Vancouver, British Columbia–(Newsfile Corp. – October 14, 2022) – Barksdale Resources Corp. (TSXV: BRO) (OTCQX: BRKCF) (“Barksdale” or the “Company“) has finalized the extension of the maturity date of the secured convertible debentures (“Debentures“) administered by Delbrook Capital Advisors Inc. (see new release dated September 6, 2022) by one year until December 31, 2023 (“Debenture Extension“). The Debentures have a remaining principal amount of $1,500,000 and all other terms of the Debentures remain unchanged except for the conversion price, which has increased to $0.55 per share from $0.45 per share.

Additionally, Delbrook and the Company have agreed to a debt for equity plan whereby approximately $99,166 of accrued interest will be exchanged for 206,595 units of the Company (the “Units“). Each Unit will consist of one common share of Barksdale (each a “Common Share“) and one-half of one common share purchase warrant (each whole warrant, a “Warrant“). Each Warrant shall entitle the holder to acquire one Common Share at a price of $0.72 for a period of three years from the date of issuance. Any subsequent interest accrued under the Debentures shall be payable in cash in accordance with the terms and conditions of the Debentures.

In exchange for extending the Debentures, the Company has agreed to an extension fee of 2,777,777 common share purchase warrants, exercisable at a price of $0.72 for a period lasting up to December 31, 2023 (“Extension Warrants“). Should any part of the Debentures be repaid or converted prior to the maturity date, a pro-rata portion of the Extension Warrants will have their maturity date accelerated to the later of (i) one year from closing of the Debenture Extension, and (ii) 30 days after the date of repayment or conversion. The number of warrants issued as an extension fee has been increased from the original announcement, but the expiry date has been shortened to conform with TSX Venture Exchange (“Exchange“) policy. The Company expects to close the Debenture Extension and debt for equity plan within the next seven days, subject to approval of the Exchange.

Barksdale Resources Corp. is a base metal exploration company headquartered in Vancouver, B.C., that is focused on the acquisition, exploration and advancement of highly prospective base metal projects in North America. Barksdale is currently advancing the Sunnyside copper-zinc-lead-silver and San Antonio copper projects, both of which are in the Patagonia mining district of southern Arizona, as well as the San Javier copper-gold project in central Sonora, Mexico.
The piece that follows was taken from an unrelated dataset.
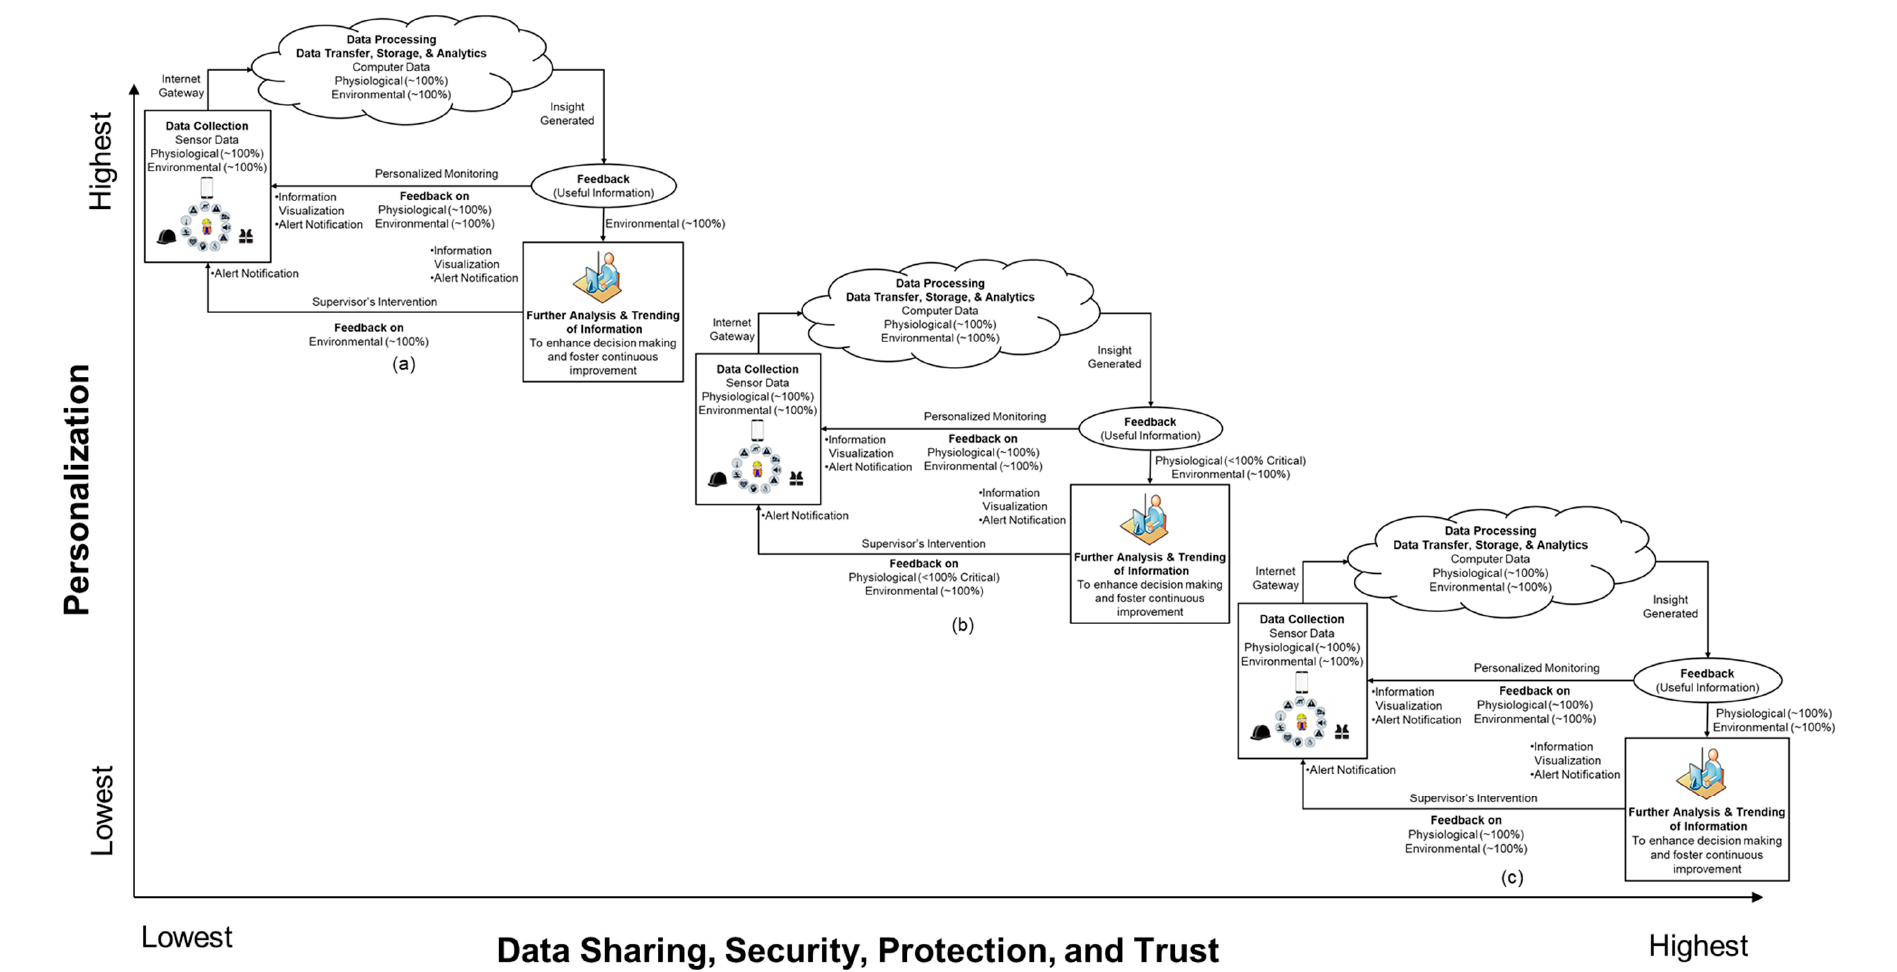
Figure 5. Framework for Personalized WSD System Transitionary Phases ( a ) limited data sharing; ( b ) increased data sharing; ( c ) 100% data sharing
ON BEHALF OF BARKSDALE RESOURCES CORP
Rick Trotman
President, CEO and Director
[email protected]

Terri Anne Welyki
Vice President of Communications
778-238-2333
[email protected]

For more information please phone 778-238-2333, email [email protected] or visit www.BarksdaleResources.com.

Neither the TSX Venture Exchange nor its Regulation Services Provider (as that term is defined in the policies of the TSX Venture Exchange) accepts responsibility for the adequacy or accuracy of this news release.

CAUTIONARY STATEMENT REGARDING FORWARD-LOOKING INFORMATION: This news release includes “forward-looking information” under applicable securities legislation including, but not limited to, the final terms and conditions of the Debenture Extension and debt for equity plan including the total number of Units and Extension Warrants to be issued and the terms thereof and the estimated completion date therefor. Such forward-looking information reflects management’s current beliefs and is based on a number of estimates and assumptions made by and information currently available to the Company that, while considered reasonable, are subject to known and unknown risks, uncertainties, and other factors which may cause the actual results and future events to differ materially from those expressed or implied by such forward-looking information. Readers are cautioned that such forward-looking information is neither a promise nor guarantee, and is subject to known and unknown risks and uncertainties including, but not limited to, delays in obtaining governmental, regulatory or third party approvals as well as general business, economic, competitive, political and social uncertainties, uncertain and volatile equity and capital markets and lack of available capital. There are no assurances that the Exchange will approve the Debenture Extension and debt for equity plan on the terms contemplated herein or at all. In addition, there is uncertainty about the continued spread of COVID-19, the ongoing war in Ukraine and rising inflation and interest rates and the impact they will have on the Companys operations, supply chains, ability to access mineral properties, conduct due diligence or procure equipment, contractors and other personnel on a timely basis or at all and economic activity in general. All forward-looking information contained in this news release is qualified by these cautionary statements and those in our continuous disclosure filings available on SEDAR at www.sedar.com. Accordingly, readers should not place undue reliance on forward-looking information. The Company disclaims any intention or obligation to update or revise any forward-looking information, whether as a result of new information, future events or otherwise, except as required by law.